A big part of naming a C-level or VP in charge of security is what it communicates to the employees of that company ... how it moves the culture to consider security a strategic concern. Of course, other key audiences are the various external stakeholders and oversight bodies. As we said in an earlier post, it's possible Congress might feel less compelled to add another layer of security legislation to the sector if it saw more utilities self-organize around security objectives, independent of fines and other punitive compliance actions.

As frequent readers will note (or lament), we've promoted the concept of elevating security responsibilities to the highest levels of the corporation about a septillion times on the SGSB, including most recently HERE and HERE. But from this vantage, it's easily the #1 organizational security maturity metric.

In practical reality, a lot depends on to whom the security chief reports. A highfalutin title, reporting to a QA associate would defeat the intent of this round-up. But some of those org-chart details are going to remain opaque, at least in the earliest phase of this effort.
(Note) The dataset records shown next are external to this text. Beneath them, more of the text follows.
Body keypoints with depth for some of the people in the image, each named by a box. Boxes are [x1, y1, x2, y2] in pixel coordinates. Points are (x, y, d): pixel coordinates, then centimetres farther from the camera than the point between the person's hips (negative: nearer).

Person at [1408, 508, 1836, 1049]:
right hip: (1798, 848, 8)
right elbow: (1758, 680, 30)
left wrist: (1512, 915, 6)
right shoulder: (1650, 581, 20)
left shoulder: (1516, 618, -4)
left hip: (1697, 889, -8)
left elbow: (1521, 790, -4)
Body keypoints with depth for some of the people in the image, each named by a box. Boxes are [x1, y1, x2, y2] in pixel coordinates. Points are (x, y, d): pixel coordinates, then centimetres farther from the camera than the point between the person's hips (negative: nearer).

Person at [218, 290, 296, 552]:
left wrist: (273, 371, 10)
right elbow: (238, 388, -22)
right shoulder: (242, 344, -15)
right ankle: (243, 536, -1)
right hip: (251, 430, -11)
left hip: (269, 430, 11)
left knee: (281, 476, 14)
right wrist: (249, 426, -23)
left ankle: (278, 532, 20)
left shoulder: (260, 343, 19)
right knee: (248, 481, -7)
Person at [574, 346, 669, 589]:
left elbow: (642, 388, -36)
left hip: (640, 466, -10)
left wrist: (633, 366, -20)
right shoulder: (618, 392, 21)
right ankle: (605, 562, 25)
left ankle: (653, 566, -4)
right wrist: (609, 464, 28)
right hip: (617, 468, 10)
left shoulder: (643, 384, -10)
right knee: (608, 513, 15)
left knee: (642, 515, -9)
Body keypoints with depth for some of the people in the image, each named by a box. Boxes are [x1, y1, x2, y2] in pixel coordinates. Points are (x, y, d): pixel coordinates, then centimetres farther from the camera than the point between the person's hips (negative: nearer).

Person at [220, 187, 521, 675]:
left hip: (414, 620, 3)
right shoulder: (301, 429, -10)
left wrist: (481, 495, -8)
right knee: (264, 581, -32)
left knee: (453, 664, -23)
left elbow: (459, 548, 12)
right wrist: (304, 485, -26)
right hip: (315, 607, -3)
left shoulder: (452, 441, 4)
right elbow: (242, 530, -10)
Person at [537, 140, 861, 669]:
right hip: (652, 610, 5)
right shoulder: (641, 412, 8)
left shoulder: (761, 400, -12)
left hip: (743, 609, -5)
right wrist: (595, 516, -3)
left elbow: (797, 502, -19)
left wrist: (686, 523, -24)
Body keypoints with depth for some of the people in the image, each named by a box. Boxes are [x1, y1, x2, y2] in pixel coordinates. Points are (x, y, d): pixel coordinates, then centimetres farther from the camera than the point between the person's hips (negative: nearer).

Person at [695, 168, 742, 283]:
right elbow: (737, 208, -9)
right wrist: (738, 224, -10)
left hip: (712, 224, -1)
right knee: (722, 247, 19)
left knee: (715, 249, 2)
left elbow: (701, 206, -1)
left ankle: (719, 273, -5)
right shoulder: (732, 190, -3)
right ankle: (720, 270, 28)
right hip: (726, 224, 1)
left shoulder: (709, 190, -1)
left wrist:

Now without further delay, here's a most-definitely incomplete list drawn from my own experience and input from a few others in the industry. There seems to be a good number of Directors, and that's a good sign I think. But with a short list to start, I'm including CSOs, CISOs and VPs of things that sound like cybersecurity:

Present
  • National Grid: Robert Coles, CISO & Head of Digital Security and Risk
  • DONG Energy: Hans Lund-Andersen, Group CISO
  • OGE Energy: Larry Saxon, CISO
  • Entergy: Chris Peters, VP of Critical Infrastructure
  • TVA:  David Jolley, VP of Security & Emergency Management
Past
  • AEP: Michael Assante, CSO
  • PG&E: Dave Tyson, CISO
  • Seattle City Light: Ernie Hayden, CISO
There are thousands of utilities in the US alone and I've just ID'd a handful of senior security leaders. So I've definitely missed some folks here. I'm sure I've missed folks. Please respond by email if you have an addition or correction. I plan to publish an updated list periodically, and may create a survey at some point to get at some of those reporting chain details. Andy over & out.